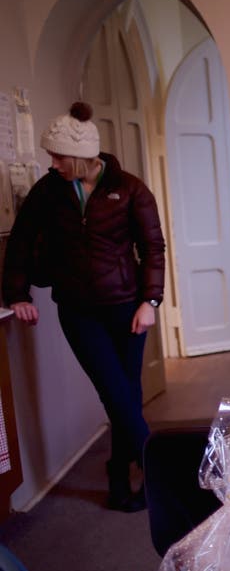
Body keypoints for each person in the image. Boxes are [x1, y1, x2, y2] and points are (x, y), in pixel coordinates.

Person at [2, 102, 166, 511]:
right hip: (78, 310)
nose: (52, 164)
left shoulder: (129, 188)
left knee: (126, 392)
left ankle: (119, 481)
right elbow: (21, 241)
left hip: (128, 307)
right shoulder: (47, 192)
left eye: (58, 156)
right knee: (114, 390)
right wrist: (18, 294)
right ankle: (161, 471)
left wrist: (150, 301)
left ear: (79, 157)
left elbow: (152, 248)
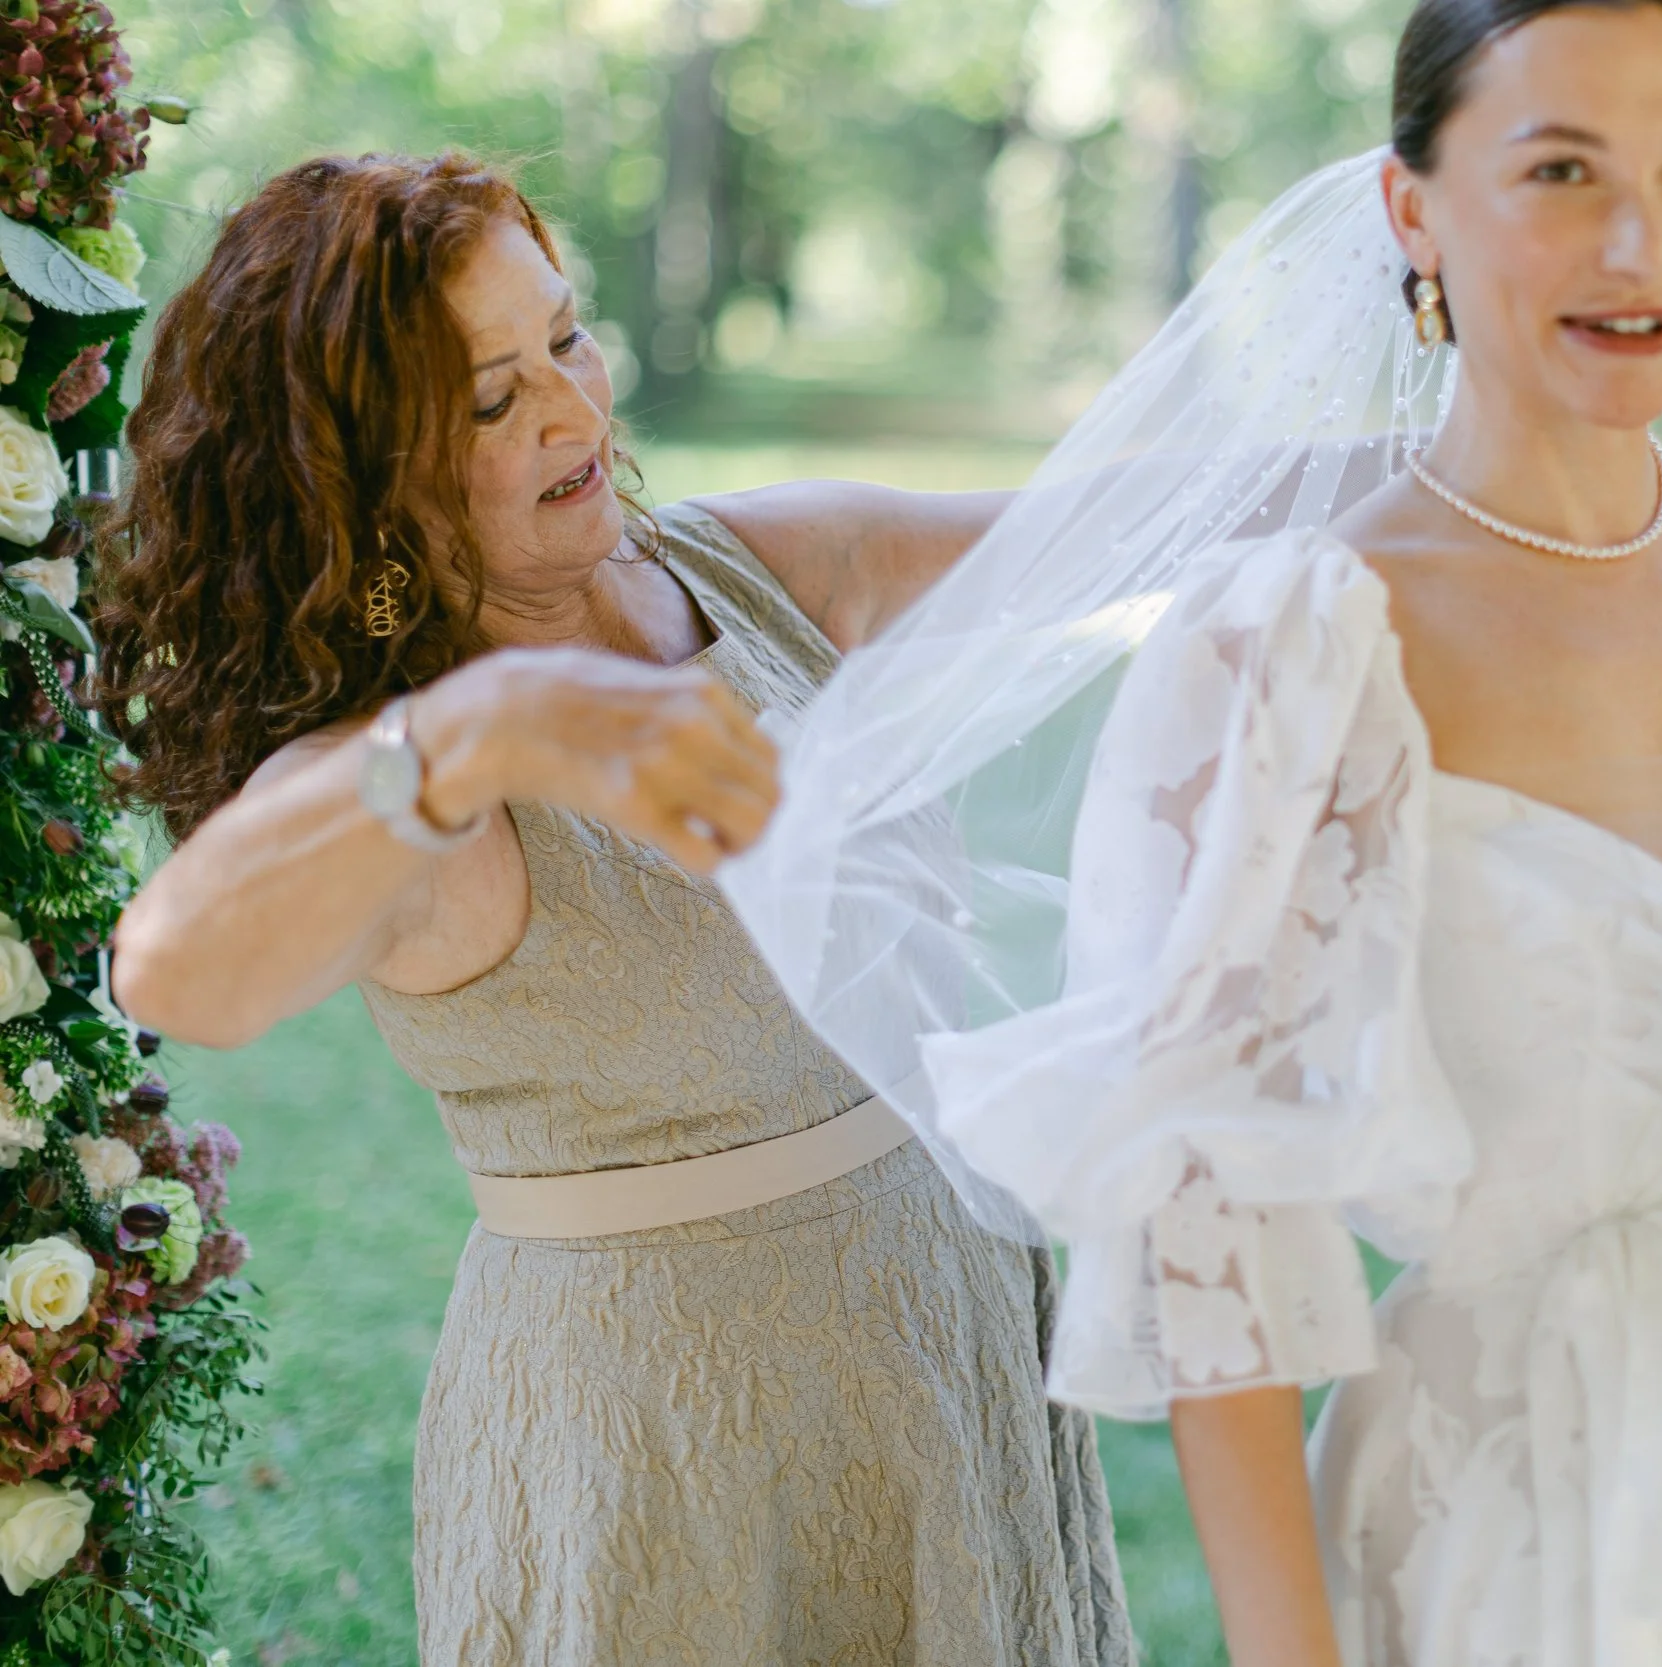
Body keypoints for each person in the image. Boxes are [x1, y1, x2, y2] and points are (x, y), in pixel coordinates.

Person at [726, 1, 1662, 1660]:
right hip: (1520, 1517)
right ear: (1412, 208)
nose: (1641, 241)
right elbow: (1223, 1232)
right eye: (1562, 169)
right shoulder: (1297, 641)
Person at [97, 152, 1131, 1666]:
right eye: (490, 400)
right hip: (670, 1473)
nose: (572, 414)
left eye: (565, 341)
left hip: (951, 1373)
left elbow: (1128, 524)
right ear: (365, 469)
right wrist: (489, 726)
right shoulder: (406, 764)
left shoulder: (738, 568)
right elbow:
######
> _WORK INSTRUCTION_
Print the lines from the one that contains "left eye: (58, 156)" through the last line of the data, exactly and in full, and no other lines. Pictures are not part of the copy.

> _TASK ANSWER_
left eye: (58, 156)
right knee: (114, 390)
right wrist: (18, 294)
right ankle: (161, 471)
left wrist: (150, 301)
left ear: (79, 157)
left elbow: (152, 248)
Body keypoints for each person in the image. Boxes are [x1, y1, x2, y2] and points are (x, y), in pixel coordinates.

Person at [726, 1, 1662, 1660]:
right hip: (1520, 1517)
right ear: (1412, 208)
nose: (1641, 241)
right elbow: (1223, 1232)
right eye: (1562, 169)
right shoulder: (1297, 641)
Person at [97, 152, 1131, 1666]:
right eye: (490, 400)
right hip: (670, 1473)
nose: (572, 414)
left eye: (565, 341)
left hip: (951, 1373)
left elbow: (1128, 524)
right ear: (365, 469)
right wrist: (489, 726)
right shoulder: (406, 764)
left shoulder: (738, 568)
right elbow:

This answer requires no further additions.